Task to complete:
Repeat each entry below exactly, omitting any picture it holds.

[Page images and extracted text]
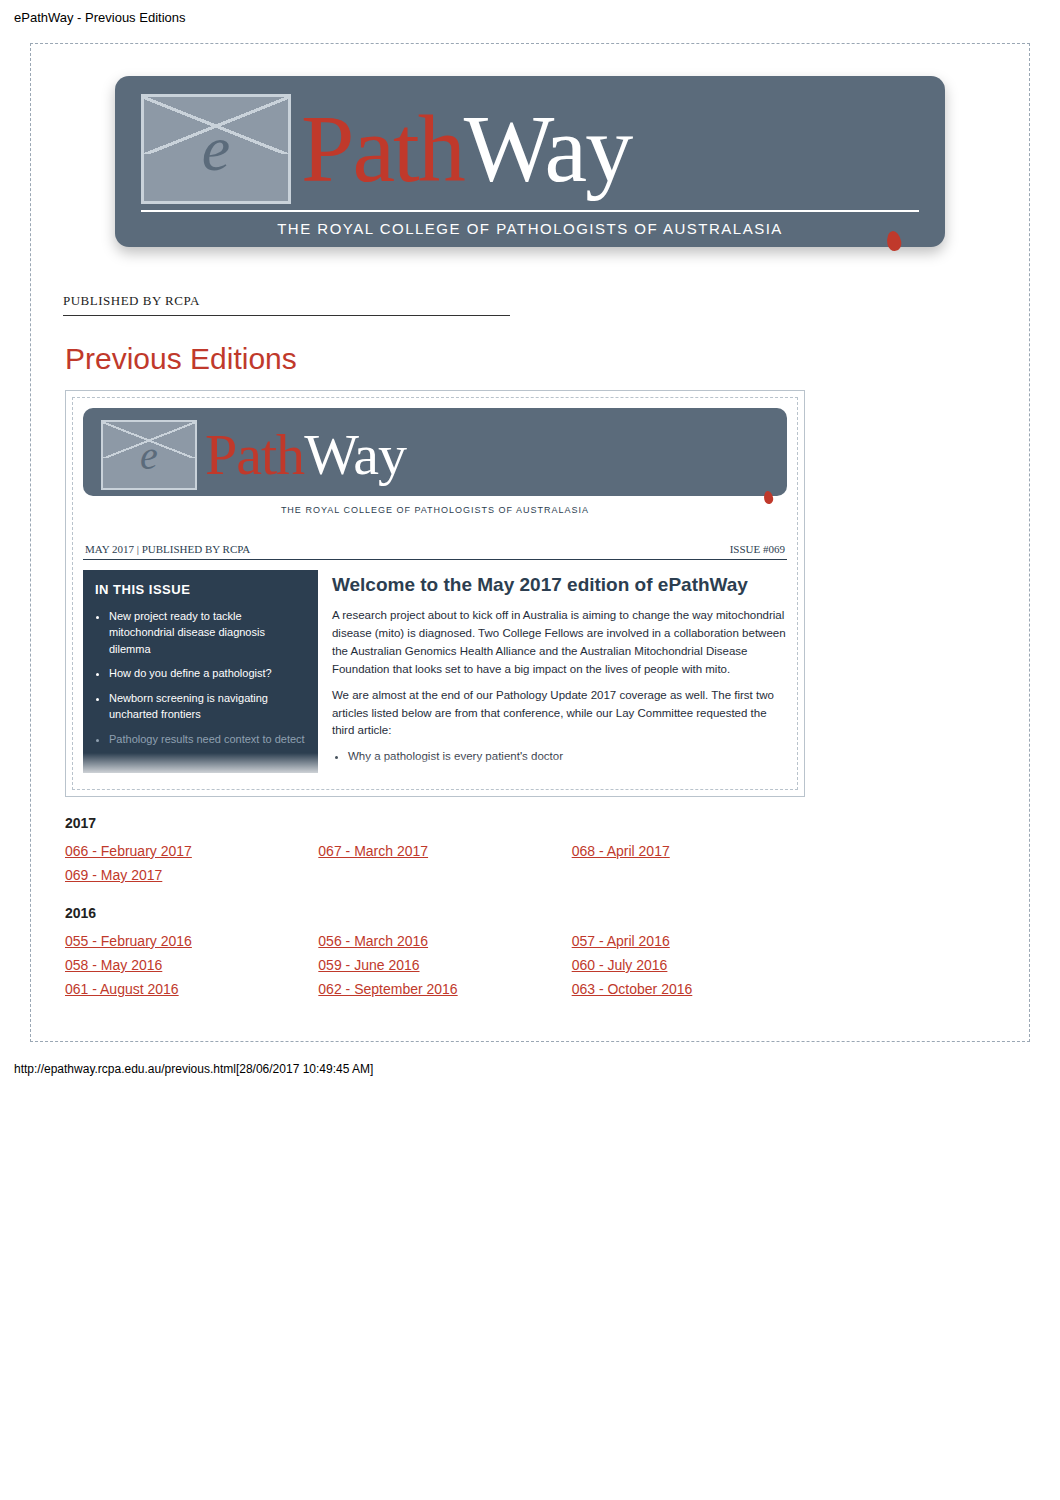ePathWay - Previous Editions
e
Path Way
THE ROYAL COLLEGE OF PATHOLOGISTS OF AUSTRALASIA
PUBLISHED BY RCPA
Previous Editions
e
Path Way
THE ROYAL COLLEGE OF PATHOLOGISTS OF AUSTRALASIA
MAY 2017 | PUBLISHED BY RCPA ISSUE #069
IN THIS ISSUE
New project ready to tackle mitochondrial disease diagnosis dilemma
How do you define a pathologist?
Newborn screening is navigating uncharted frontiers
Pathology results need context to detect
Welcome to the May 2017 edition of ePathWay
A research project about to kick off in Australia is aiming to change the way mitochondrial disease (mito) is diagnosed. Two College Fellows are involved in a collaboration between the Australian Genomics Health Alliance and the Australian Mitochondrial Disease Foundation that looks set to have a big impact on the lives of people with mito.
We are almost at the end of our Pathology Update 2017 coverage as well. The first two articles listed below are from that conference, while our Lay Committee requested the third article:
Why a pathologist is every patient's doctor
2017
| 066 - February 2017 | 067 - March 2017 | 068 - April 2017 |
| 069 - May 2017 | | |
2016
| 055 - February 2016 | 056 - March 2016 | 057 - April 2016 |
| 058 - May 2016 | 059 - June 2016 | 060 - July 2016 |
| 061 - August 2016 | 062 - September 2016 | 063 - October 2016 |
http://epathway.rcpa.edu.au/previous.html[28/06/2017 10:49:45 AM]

Finished task:
ePathWay - Previous Editions
e
Path Way
THE ROYAL COLLEGE OF PATHOLOGISTS OF AUSTRALASIA
PUBLISHED BY RCPA
Previous Editions
e
Path Way
THE ROYAL COLLEGE OF PATHOLOGISTS OF AUSTRALASIA
MAY 2017 | PUBLISHED BY RCPA ISSUE #069
IN THIS ISSUE
New project ready to tackle mitochondrial disease diagnosis dilemma
How do you define a pathologist?
Newborn screening is navigating uncharted frontiers
Pathology results need context to detect
Welcome to the May 2017 edition of ePathWay
A research project about to kick off in Australia is aiming to change the way mitochondrial disease (mito) is diagnosed. Two College Fellows are involved in a collaboration between the Australian Genomics Health Alliance and the Australian Mitochondrial Disease Foundation that looks set to have a big impact on the lives of people with mito.
We are almost at the end of our Pathology Update 2017 coverage as well. The first two articles listed below are from that conference, while our Lay Committee requested the third article:
Why a pathologist is every patient's doctor
2017
| 066 - February 2017 | 067 - March 2017 | 068 - April 2017 |
| 069 - May 2017 | | |
2016
| 055 - February 2016 | 056 - March 2016 | 057 - April 2016 |
| 058 - May 2016 | 059 - June 2016 | 060 - July 2016 |
| 061 - August 2016 | 062 - September 2016 | 063 - October 2016 |
http://epathway.rcpa.edu.au/previous.html[28/06/2017 10:49:45 AM]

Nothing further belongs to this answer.